А Раба, ведь как был укреплен ее рубеж! Какие глубокие, запутанные траншеи, какие танковые ловушки, земляные и бетонные бункеры прикрывали его! Тысячи людей строили эти укрепления. С осени до весны ни на миг, ни на минуту не прекращалось строительство укреплений. Вначале на работу согнали евреев, за ними последовали мобилизованные на земляные работы жители сел, а в конце концов вдоль всей реки в промерзшей, тяжелой глине копались даже женщины и подростки…
И все же хваленая линия Рабы не помогла гитлеровцам остановить русских, которые прорвали ее за одну ночь.
Правда, прорвать ее удалось только возле Уйфалу, где укрепления были слабее. Бои продолжались пять дней и пять ночей, а пока был наконец окружен обреченный на смерть полк жандармов, прикрывавших переправу, весь центр села оказался разбитым и выгорел дотла, а вся дамба по обе стороны села была завалена трупами и стала скользкой от крови.
Если бы и там нашелся такой же Фонадь… Если бы нашелся человек, венгр, любящий свою родную землю, оберегающий ее, если бы хватило у него сердца и смелости, чтобы сократить трудные часы отчизны, открыв более легкий и быстрый путь освободителям!
— А мы-то дураки. — Стыд побуждает Бицо говорить: — Мы думали: несчастный случай произошел. Считали, что товарища Фонадя задела случайная пуля на излете.
— Нет, пуля была прямая, а не шальная. Когда мы на штурм пошли, она меня на бегу и укусила в руку.
— Как? Вы и в воду лезли? Вместе с русскими в атаку ходили?
— Вместе с ними, да… Приказ был.
— От кого? — поразился ответу Бицо. — Приказы только солдат касаются.

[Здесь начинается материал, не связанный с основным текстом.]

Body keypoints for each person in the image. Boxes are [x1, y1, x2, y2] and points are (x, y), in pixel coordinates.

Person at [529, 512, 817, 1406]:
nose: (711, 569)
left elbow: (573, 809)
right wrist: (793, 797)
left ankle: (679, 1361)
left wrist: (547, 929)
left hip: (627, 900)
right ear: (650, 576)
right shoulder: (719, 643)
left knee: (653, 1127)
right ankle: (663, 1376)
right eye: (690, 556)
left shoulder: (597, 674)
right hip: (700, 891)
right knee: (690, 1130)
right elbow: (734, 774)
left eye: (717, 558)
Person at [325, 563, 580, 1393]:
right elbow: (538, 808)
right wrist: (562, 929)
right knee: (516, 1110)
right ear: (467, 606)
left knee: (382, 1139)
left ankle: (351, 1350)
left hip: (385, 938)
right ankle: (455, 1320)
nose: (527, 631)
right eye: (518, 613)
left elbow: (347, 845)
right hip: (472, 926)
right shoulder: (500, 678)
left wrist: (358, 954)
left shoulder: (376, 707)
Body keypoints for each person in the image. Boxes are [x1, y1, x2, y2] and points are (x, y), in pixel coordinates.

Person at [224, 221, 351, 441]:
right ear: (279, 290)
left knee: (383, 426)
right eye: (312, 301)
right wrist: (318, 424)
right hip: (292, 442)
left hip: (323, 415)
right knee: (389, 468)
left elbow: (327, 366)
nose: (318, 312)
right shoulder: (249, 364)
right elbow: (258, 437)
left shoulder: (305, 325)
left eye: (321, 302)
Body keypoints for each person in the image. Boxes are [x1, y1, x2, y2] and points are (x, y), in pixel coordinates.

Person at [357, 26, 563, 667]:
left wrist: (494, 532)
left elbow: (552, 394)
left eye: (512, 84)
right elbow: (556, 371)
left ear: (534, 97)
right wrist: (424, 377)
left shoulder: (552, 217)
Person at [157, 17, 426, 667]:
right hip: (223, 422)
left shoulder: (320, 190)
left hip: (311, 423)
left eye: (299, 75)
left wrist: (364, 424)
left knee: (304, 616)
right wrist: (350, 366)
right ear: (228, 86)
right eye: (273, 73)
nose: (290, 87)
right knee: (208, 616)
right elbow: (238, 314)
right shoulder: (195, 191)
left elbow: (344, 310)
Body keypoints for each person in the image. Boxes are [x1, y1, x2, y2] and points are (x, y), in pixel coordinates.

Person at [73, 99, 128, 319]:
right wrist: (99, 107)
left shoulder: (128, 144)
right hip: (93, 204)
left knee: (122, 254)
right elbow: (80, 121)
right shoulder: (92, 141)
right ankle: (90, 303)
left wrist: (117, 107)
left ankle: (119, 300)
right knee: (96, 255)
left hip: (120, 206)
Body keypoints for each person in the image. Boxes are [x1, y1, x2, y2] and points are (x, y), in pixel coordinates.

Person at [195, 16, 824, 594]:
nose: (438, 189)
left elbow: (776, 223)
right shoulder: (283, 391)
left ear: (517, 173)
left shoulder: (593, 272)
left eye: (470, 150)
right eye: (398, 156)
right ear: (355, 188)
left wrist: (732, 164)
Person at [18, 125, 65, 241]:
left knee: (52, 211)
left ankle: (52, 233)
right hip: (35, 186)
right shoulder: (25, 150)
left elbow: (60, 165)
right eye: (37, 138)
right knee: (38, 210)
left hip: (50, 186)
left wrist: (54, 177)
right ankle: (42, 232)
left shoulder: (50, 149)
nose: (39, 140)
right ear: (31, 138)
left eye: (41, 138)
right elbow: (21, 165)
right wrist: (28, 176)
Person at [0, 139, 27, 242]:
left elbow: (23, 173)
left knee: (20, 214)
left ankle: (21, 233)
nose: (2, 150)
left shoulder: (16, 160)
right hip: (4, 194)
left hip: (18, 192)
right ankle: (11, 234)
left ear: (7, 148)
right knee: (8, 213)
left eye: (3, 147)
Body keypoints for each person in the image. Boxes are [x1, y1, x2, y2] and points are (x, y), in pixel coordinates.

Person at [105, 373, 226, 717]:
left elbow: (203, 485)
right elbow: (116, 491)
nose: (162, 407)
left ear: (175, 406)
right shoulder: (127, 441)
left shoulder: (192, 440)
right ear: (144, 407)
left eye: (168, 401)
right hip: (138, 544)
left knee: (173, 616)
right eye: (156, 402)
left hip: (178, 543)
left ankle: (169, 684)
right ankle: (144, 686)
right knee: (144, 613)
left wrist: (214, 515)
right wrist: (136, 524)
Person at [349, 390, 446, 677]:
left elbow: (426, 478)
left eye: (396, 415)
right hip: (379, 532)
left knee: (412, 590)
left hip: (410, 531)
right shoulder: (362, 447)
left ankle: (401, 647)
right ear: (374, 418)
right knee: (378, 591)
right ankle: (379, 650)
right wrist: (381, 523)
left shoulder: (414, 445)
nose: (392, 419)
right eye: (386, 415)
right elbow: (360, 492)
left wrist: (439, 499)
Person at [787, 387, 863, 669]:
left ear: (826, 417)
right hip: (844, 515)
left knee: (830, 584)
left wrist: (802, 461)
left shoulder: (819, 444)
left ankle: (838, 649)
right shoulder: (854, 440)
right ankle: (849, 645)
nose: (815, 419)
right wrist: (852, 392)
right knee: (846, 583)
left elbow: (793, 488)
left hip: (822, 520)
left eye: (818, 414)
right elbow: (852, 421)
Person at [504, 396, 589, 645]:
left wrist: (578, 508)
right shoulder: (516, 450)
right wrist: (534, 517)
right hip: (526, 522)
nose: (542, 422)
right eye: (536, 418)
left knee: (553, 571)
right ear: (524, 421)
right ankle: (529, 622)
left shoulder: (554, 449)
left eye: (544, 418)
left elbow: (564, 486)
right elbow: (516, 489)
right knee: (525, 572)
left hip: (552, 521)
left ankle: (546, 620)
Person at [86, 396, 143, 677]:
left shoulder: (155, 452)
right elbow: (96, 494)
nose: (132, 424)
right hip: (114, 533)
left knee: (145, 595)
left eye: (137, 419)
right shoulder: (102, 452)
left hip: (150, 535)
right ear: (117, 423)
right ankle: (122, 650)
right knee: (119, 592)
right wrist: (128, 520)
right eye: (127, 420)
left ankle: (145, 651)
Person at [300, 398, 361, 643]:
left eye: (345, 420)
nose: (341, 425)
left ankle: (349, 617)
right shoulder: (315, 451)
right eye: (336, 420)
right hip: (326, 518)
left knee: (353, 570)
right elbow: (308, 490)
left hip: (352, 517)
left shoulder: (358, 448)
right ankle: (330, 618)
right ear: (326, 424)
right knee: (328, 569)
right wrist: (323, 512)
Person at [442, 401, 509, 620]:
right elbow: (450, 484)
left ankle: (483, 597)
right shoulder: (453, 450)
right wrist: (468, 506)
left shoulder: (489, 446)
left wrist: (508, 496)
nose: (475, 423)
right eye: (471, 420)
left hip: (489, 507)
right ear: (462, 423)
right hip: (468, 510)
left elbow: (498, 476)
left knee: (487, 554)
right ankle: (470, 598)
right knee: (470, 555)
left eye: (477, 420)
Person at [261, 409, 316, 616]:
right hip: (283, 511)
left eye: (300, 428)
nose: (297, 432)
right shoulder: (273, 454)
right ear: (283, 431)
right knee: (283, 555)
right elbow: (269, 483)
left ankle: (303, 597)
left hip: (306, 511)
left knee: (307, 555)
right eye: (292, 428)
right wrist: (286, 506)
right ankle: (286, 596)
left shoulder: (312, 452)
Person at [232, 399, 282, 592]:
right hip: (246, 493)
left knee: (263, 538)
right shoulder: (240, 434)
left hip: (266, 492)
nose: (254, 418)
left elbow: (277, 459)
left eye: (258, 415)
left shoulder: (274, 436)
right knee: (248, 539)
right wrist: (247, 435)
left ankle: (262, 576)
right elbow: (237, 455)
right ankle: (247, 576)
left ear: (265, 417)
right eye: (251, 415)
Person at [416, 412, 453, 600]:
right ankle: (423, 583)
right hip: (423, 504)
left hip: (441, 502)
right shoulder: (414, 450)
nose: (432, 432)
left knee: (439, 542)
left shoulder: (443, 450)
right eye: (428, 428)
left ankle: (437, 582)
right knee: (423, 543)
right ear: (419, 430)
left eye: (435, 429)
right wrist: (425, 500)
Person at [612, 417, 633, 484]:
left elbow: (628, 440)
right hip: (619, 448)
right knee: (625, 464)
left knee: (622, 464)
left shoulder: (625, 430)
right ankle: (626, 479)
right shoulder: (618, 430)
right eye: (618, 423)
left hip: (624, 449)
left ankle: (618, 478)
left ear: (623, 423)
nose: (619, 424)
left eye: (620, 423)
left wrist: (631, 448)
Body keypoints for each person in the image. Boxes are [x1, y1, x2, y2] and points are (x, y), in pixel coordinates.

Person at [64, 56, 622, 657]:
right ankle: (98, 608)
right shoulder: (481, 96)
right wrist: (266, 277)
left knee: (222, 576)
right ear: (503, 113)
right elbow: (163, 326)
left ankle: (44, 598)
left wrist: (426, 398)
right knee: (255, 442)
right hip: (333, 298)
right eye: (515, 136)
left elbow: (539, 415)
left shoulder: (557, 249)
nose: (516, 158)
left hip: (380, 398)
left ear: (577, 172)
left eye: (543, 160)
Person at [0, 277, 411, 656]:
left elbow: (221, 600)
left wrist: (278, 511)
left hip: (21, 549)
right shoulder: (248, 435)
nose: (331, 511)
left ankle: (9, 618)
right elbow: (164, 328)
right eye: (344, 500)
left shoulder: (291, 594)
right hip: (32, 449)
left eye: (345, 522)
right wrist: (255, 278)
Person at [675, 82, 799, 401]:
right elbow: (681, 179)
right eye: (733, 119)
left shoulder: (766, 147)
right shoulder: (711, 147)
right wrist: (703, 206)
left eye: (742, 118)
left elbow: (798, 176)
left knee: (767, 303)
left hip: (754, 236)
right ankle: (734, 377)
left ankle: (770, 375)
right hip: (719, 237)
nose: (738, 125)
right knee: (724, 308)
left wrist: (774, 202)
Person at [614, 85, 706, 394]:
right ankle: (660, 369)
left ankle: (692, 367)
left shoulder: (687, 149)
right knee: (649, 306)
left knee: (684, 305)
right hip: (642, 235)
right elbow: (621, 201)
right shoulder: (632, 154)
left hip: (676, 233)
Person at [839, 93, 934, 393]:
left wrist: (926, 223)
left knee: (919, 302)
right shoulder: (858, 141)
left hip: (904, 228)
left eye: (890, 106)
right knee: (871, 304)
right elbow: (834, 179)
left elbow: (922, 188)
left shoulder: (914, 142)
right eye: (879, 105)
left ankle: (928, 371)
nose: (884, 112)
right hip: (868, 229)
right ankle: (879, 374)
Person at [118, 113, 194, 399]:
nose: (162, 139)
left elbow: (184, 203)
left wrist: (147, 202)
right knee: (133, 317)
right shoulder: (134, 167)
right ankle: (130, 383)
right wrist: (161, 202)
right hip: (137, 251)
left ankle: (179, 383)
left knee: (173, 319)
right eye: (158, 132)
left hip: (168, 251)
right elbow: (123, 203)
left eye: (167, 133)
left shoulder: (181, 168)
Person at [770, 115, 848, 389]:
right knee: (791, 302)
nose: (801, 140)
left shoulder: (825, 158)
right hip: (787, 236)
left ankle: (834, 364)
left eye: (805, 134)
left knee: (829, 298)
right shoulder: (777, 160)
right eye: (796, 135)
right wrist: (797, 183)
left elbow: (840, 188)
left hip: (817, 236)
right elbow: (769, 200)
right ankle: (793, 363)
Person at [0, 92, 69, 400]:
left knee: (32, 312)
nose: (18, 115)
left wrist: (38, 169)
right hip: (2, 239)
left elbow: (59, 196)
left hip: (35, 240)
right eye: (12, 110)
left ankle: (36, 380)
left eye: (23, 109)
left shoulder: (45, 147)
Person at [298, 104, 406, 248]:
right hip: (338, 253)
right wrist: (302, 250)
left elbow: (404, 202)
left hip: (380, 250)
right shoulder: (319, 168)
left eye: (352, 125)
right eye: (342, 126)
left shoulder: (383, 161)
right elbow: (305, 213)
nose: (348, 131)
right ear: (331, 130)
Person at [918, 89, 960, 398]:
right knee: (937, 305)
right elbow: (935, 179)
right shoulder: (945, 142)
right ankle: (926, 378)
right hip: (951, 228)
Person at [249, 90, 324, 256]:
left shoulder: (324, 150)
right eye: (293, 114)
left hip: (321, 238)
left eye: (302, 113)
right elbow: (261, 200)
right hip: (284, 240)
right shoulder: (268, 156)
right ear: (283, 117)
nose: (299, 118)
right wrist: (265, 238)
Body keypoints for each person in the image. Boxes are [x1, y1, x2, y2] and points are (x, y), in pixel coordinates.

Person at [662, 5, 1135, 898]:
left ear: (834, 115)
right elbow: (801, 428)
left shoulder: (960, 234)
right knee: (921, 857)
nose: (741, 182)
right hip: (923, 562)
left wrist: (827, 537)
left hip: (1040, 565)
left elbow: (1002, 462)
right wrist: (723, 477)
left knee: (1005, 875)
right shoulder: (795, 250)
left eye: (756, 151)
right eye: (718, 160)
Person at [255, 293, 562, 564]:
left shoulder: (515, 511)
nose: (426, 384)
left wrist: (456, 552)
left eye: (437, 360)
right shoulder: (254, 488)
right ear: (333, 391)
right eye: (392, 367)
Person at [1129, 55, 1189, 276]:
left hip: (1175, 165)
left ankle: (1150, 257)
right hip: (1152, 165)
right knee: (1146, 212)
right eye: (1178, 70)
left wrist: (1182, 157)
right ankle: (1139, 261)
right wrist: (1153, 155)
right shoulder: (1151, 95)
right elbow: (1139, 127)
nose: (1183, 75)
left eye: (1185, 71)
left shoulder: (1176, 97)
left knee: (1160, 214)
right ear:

— В том-то и дело, — кивает Фонадь со спокойствием, присущим сильным людям. — Старший лейтенант, который вел на дамбу ударный отряд, мне то же самое говорил. Ладно, мол, старый, большое, говорит, тебе спасибо, а теперь иди-ка ты лучше домой… Это так, товарищ, но как же я мог уйти? Честь моя, спокойствие души — все это требовало, чтобы я отплатил… Вижу, смотрит он на меня и ничего не понимает, что я ему говорю. Я как раз вспомнил, как меня товарищи провожали двадцатого апреля девятьсот двадцать первого года с Киевского вокзала из Москвы на родину. Наш комиссар Зосим Хрисанович Шевчук сказал мне тогда…
— В двадцать первом?
— Да, тогда. После демобилизации из Красной Армии… Не для похвальбы скажу, товарищ, но, попав в русский плен, я, капрал шопронских артиллеристов, постепенно понял, в чем заключается моя задача. Полк, в котором я служил, сначала сражался против Колчака, потом против Шкуро и Деникина, а еще позже против Врангеля. Как и все остальные. Много тогда венгров на сторону русской революции перешли — десятки тысяч. Прикрепили себе на шапки красные пятиконечные звездочки. «Шапка антихриста» — так пугали ею невежественных людей попы и белые офицеры у нас на родине… Комиссар наш, товарищ Шевчук, все меня уговаривал. «Останься, Йожеф, — говорил он мне, — тут тебя хорошее будущее ждет, пошлем тебя учиться в школу командиров». А я все свое: «Нет и нет, жена у меня дома, сын, вырастет он без отца. Будь что будет, а господа, поди уж, не убьют меня, уж лучше я домой поеду». «Ладно, Йожеф, — согласился наконец комиссар, — раз сердце приказывает — поезжай. Только ты эти пять лет, — говорит, — которые мы и в горе и в радости вместе провели, никогда не забывай!» А я ему в ответ: «Чтобы я такое забыл? Да я лучше дам себя на мелкие куски порубить!» И вот, видите ли, те пять лет до сих пор забыть не могу… Не верите? Можете уж мне поверить…
24
Муска — так в ту пору называли русских. — Прим. ред.